北海道電力の見込みでは2013年度に1160億円の経常損失が発生する(図3)。値上げの効果で売上が前年比319億円も増えるのに対して、燃料費・購入電力料が201億円、その他の費用が92億円の増加で、ほぼ帳消しになる状況だ。
ただし売上と燃料費・購入電力料の双方には、再エネの買取に伴う金額が100億円以上も含まれる。さらに売上の中には燃料費調整制度によって利用者から徴収した調整額があり、年間で100億円近くにのぼる見込みだ。この2つを合わせると200億円前後の規模になる。
結局のところ、売上と燃料費・購入電力料それぞれの増加額から200億円を引いたものが実質的な変動分と考えられる。値上げの効果を含めても売上の増加は100億円程度にとどまり、燃料費・購入電力料の増加分は再エネの買取と燃料費調整額で吸収できる水準に収まっている。
こうして見ると、北海道電力の収支は値上げを実施してもさほど改善しないことが想定できる。実質的な費用の増加は原子力関連で発生している部分が大きい。
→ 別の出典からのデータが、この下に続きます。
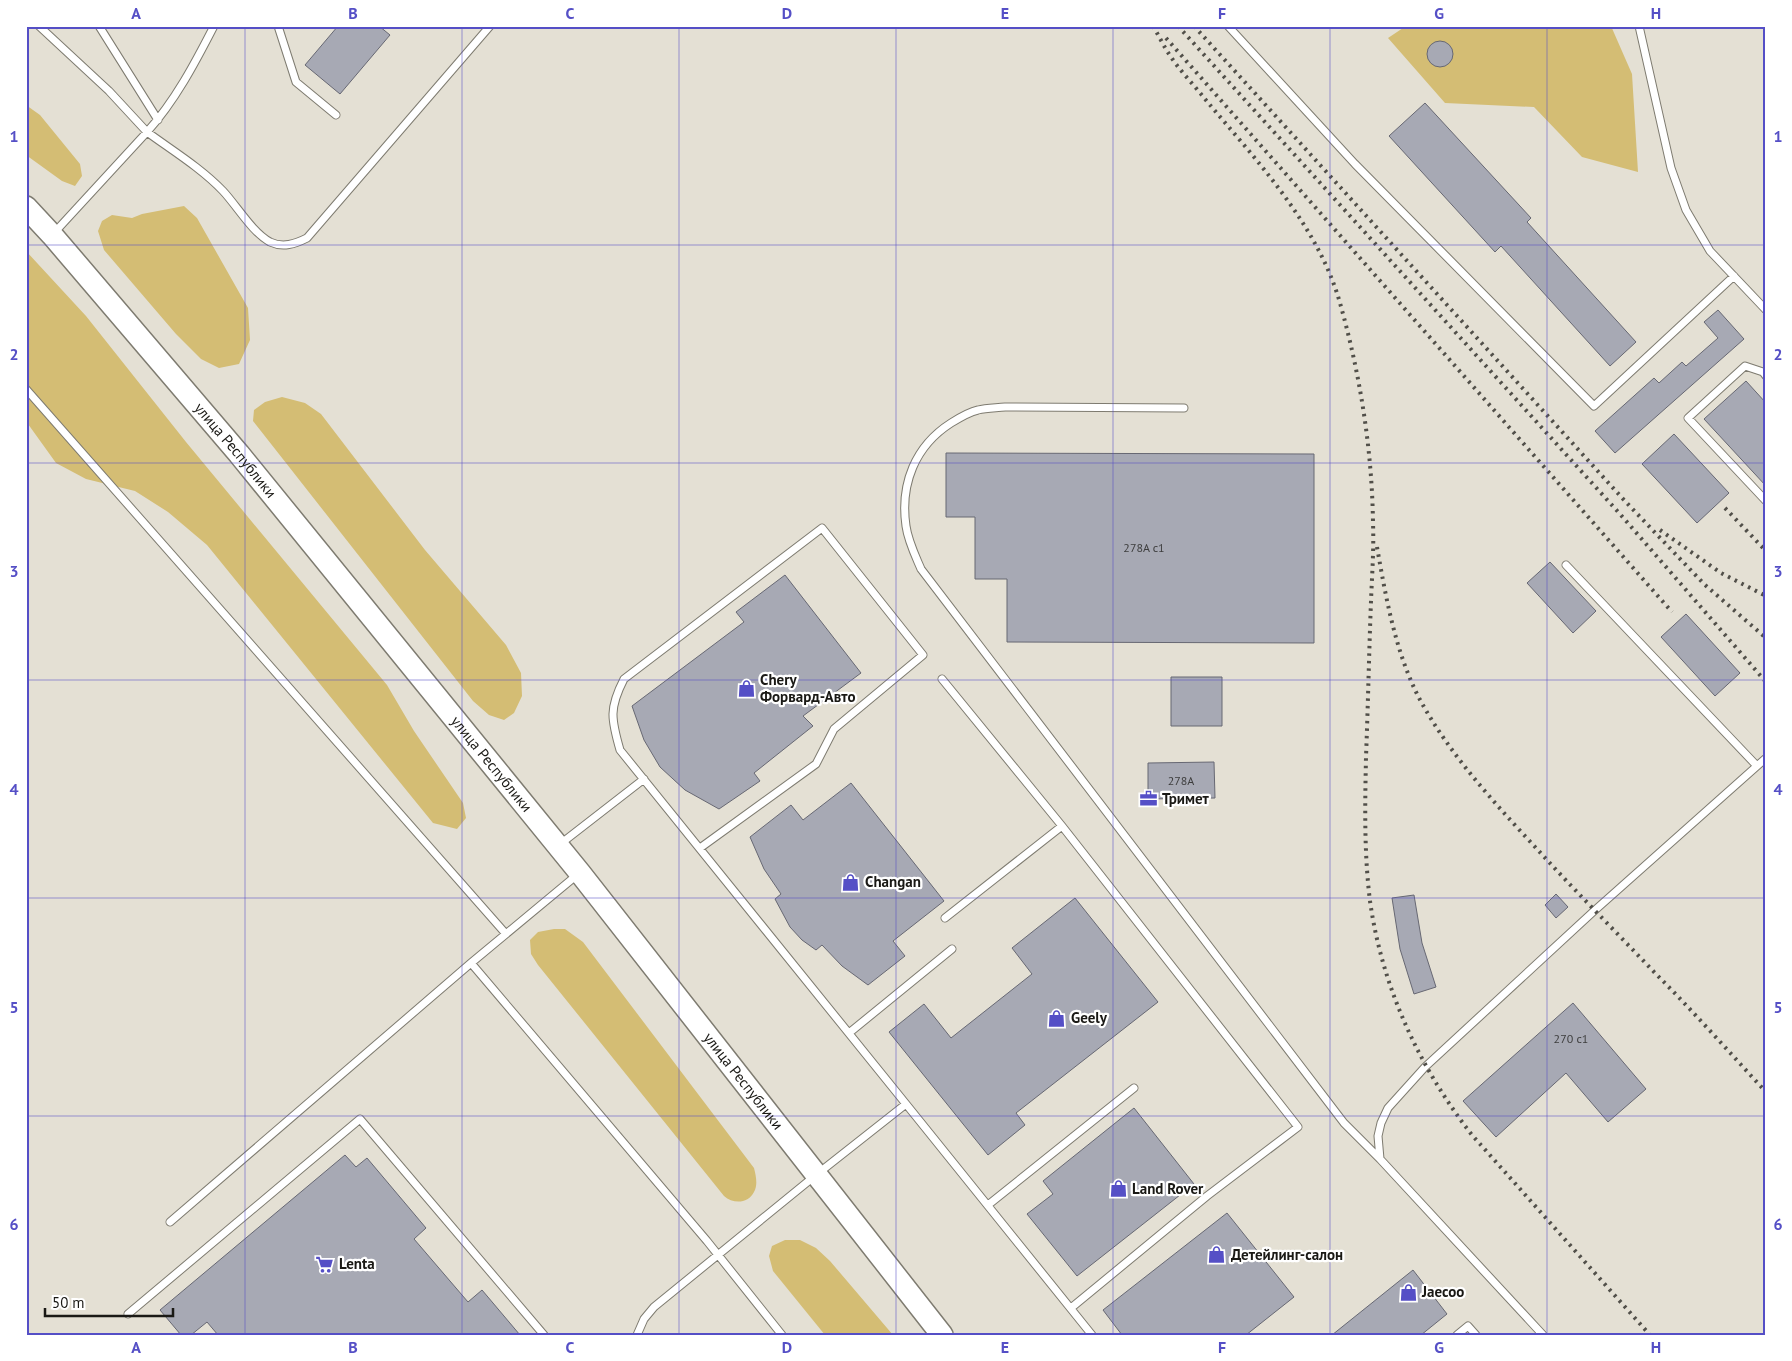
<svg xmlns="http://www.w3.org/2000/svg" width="1792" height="1361" viewBox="0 0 1792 1361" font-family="'PT Sans',sans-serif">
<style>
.green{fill:#d4bd74}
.building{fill:#a7a9b4;stroke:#676873}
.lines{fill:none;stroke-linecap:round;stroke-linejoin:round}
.service-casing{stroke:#7e7b70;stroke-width:9}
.primary-casing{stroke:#7e7b70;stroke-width:24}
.service{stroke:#fff;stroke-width:7}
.primary{stroke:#fff;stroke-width:21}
.rail{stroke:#514f49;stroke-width:4;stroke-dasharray:2.5 5;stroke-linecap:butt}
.grid{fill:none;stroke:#554fc6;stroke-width:1;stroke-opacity:0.55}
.labels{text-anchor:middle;stroke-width:4.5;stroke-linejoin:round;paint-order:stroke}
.number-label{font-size:12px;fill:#3d3d3d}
.street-label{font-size:15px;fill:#1a1915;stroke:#fff}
.poi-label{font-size:15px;font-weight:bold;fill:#1a1915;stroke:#fff;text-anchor:start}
.neatline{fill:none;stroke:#554fc6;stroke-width:2}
.grid-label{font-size:16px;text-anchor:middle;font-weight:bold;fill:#554fc6}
</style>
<rect width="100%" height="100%" fill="#e4e0d4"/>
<!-- green -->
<path class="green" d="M1406 26H1611L1632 74 1638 172 1582 157 1534 107 1445 103 1388 38Z
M26 105 40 115 80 164 82 176 75 186 62 181 26 155Z
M184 206 197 218 248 308 250 340 239 364 219 368 201 359 176 334 104 250 98 231 102 221 112 215 132 218 142 214Z
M26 251 86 316 186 442 387 685 414 731 463 803 466 818 457 829 433 823 207 545 168 512 135 491 86 479 56 463 28 424 26 419Z
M282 397 305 403 321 414 425 550 506 645 521 673 522 696 514 713 504 720 489 715 473 701 253 421 254 410 265 402Z
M554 929H565L583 942 754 1168C756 1176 758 1185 754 1192 748 1204 733 1204 724 1196L538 965 531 954 530 940 538 932Z
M785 1240H800L816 1248 830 1261 893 1335H825L773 1271 769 1256 772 1246Z"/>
<!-- building -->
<path class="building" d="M338 26H379L390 35 340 94 305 65Z
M1427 54a13 13 0 1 1 26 0a13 13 0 1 1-26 0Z
M1425 103 1531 218 1527 222 1636 342 1610 366 1501 246 1495 252 1389 136Z
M1718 310 1744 339 1615 453 1595 431 1654 378 1659 383 1682 362 1686 366 1718 338 1704 322Z
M1746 381 1766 403V486L1704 419Z
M1674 434 1729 493 1697 523 1642 464Z
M946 453 1314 454V643L1007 642V579H975V517H946Z
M1550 562 1596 611 1573 633 1527 583Z
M785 575 861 673 803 716 813 726 754 773 760 781 719 809 685 790 660 767 644 740 632 706 744 622 736 612Z
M1686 614 1740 673 1715 696 1661 637Z
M1171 677H1222V726H1171Z
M1214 762 1215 798 1148 799V763Z
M851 783 944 901 893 941 905 956 868 985 842 966 822 945 816 950 802 940 790 927 775 899 781 894 764 869 750 837 791 805 803 820Z
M1556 894 1568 907 1556 918 1545 905Z
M1414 895 1422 943 1436 987 1414 994 1400 949 1392 898Z
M1075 898 1158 1002 1016 1113 1025 1125 988 1155 889 1032 924 1004 951 1038 1032 974 1012 948Z
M1573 1003 1646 1089 1608 1122 1566 1073 1496 1137 1463 1101Z
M1134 1108 1194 1184 1077 1276 1027 1214 1053 1194 1043 1181Z
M345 1155 356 1167 367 1158 426 1228 414 1239 468 1302 482 1290 520 1335H218L207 1322 191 1335H181L160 1310Z
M1227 1213 1294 1297 1246 1335H1122L1103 1310Z
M1413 1270 1447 1314 1421 1335H1332Z"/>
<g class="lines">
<defs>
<path id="service" d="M39 26 109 91 147 132C175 101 195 63 214 26
M99 26 158 120
M278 26 296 82 336 115
M1228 26 1355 164 1594 406 1734 276
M1639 26 1671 168 1686 210 1710 251 1766 310
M54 233 147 132C173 151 201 168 223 191 237 206 252 232 270 242 283 248 295 244 307 238L490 26
M1766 376 1763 372 1745 366 1688 418 1766 501
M26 389 506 934
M1184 408 1005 407C996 408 986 408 978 410 969 412 959 418 951 423 915 446 900 484 906 526 908 541 915 555 921 569L1344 1123 1380 1159
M1566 565 1757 766
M942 679 1062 826 1298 1127 1207 1196 1071 1308
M559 845 644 779
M700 848 816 764 834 729 923 655 822 528 624 679C609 708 611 719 620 750L906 1104
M945 918 1062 826
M471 963 707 1241 782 1335
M849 1033 952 949
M988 1205 1134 1088
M170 1222 471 963 577 875
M128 1314 360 1119 544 1335
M637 1335 644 1319 654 1307 816 1175 906 1104 1092 1335
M1457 1335 1468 1326 1476 1335
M1543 1335 1380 1159 1378 1136 1381 1123 1388 1108 1425 1067 1594 911 1766 758"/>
<g id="primary">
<path id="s1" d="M26 207 52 235 239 454 580 873 942 1335"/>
</g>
</defs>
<!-- service casing -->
<use href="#service" class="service-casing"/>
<!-- primary casing -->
<use href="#primary" class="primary-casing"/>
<!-- service -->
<use href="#service" class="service"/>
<!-- primary -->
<use href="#primary" class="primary"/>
<!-- rail -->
<path class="rail" d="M1153 26C1159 36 1164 47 1171 57 1181 72 1194 85 1205 99 1256 160 1318 225 1340 303 1360 374 1372 449 1373 523 1374 549 1372 575 1371 601 1369 653 1368 705 1366 757 1365 805 1364 853 1370 901 1382 987 1419 1067 1472 1135L1650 1335
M1178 26 1620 514 1766 682
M1194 26 1624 500 1704 584 1766 638
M1166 38 1672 612
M1725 508 1766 551
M1660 530 1721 573 1766 596
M1377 547C1386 598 1395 650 1418 696 1450 757 1502 811 1548 861 1583 899 1620 936 1655 973 1693 1011 1729 1052 1766 1092"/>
</g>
<!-- grid -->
<path class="grid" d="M245 26V1335M462 26V1335M679 26V1335M896 26V1335M1113 26V1335M1330 26V1335M1547 26V1335M26 245H1766M26 463H1766M26 680H1766M26 898H1766M26 1116H1766"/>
<!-- icons -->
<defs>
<symbol id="shop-bare" viewBox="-9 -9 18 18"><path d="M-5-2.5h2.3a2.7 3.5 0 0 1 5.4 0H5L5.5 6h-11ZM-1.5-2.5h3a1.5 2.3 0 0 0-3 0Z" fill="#554fc6" stroke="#fff" stroke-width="2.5" paint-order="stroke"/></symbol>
<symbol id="office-bare" viewBox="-9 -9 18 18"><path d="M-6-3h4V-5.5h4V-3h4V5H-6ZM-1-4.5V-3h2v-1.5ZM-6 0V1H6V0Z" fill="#554fc6" stroke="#fff" stroke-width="2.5" paint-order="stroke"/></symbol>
<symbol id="supermarket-bare" viewBox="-9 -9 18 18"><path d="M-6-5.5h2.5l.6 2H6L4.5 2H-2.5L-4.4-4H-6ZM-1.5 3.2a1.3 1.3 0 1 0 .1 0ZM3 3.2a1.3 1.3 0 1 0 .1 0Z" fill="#554fc6" stroke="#fff" stroke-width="2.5" paint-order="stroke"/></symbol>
</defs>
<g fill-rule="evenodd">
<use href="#shop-bare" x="734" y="676" width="25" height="25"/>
<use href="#office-bare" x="1136" y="786" width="25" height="25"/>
<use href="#shop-bare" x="838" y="870" width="25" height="25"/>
<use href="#shop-bare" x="1044" y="1006" width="25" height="25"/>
<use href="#shop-bare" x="1106" y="1176" width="25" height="25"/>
<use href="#shop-bare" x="1204" y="1242" width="25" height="25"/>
<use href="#supermarket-bare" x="312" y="1252" width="25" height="25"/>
<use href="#shop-bare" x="1396" y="1280" width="25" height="25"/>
</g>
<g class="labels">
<!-- number labels -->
<g class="number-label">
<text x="1144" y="552">278А с1</text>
<text x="1181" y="785">278А</text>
<text x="1571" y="1043">270 с1</text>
</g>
<!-- street labels -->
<g class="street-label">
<text dy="5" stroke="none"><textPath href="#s1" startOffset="321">улица Республики</textPath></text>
<text dy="5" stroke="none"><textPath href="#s1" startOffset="726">улица Республики</textPath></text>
<text dy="5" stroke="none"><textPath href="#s1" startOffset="1131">улица Республики</textPath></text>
</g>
<!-- poi labels -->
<g class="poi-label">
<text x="760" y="685">Chery<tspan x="760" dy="17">Форвард-Авто</tspan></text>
<text x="1162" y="804">Тримет</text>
<text x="865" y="887">Changan</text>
<text x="1071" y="1023">Geely</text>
<text x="1132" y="1194">Land Rover</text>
<text x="1231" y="1260">Детейлинг-салон</text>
<text x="339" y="1269">Lenta</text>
<text x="1422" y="1297">Jaecoo</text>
</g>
</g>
<!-- border -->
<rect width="1792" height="1361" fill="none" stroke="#ffffff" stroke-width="55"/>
<!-- scale -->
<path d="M45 1308v8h128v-8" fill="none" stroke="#1a1915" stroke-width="2.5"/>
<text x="52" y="1308" font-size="15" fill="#1a1915" stroke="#ffffff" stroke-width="4" paint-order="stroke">50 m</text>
<rect x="28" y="28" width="1736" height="1306" class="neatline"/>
<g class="grid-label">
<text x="136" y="19">A</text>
<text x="353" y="19">B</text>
<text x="570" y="19">C</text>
<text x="787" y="19">D</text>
<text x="1005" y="19">E</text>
<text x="1222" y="19">F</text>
<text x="1439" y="19">G</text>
<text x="1656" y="19">H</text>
<text x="14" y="142">1</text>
<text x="1778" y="142">1</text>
<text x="14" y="360">2</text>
<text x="1778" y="360">2</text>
<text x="14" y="577">3</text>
<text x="1778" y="577">3</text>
<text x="14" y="795">4</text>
<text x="1778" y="795">4</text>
<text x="14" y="1013">5</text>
<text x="1778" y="1013">5</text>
<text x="14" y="1230">6</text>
<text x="1778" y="1230">6</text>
<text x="136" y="1353">A</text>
<text x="353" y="1353">B</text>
<text x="570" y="1353">C</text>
<text x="787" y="1353">D</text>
<text x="1005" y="1353">E</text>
<text x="1222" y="1353">F</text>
<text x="1439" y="1353">G</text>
<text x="1656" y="1353">H</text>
</g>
</svg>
かりに泊発電所を再稼働できたとしても、その後の安全対策を含めて維持コストが増えていくことは確実な情勢だ。
むしろ急ぐべきは火力発電所の設備を更新することである。北海道電力の火力発電所には燃料費の高い石油を使う設備が4割以上も残っていて、年間に800億円以上の燃料費がかかっている(図4)。これを石炭かLNG(液化天然ガス)による最新設備に切り替えれば、半分以下の燃料費に減らすことができる。
今後も値上げを繰り返さないためには、コストを含めて先行きが不透明な原子力発電に依存せずに、火力発電所の設備更新を前倒しで進めるべきだ。加えて北海道の各地で急増する再生可能エネルギーに対応するために、送配電ネットワークの強化が欠かせない。そうした設備増強の費用の一部は国の予算で補うことも必要だろう。
北海道電力の経営状況には、電力会社が抱えるさまざまな問題点が集約されている。今後も旧態依然とした解決策に固執するのか、それとも電力システム改革の流れに沿って新しい電気事業者に生まれ変わる方向へ進んでいくのか、大きな岐路に立っている。今こそ国のリーダーシップと先見力が問われる局面である。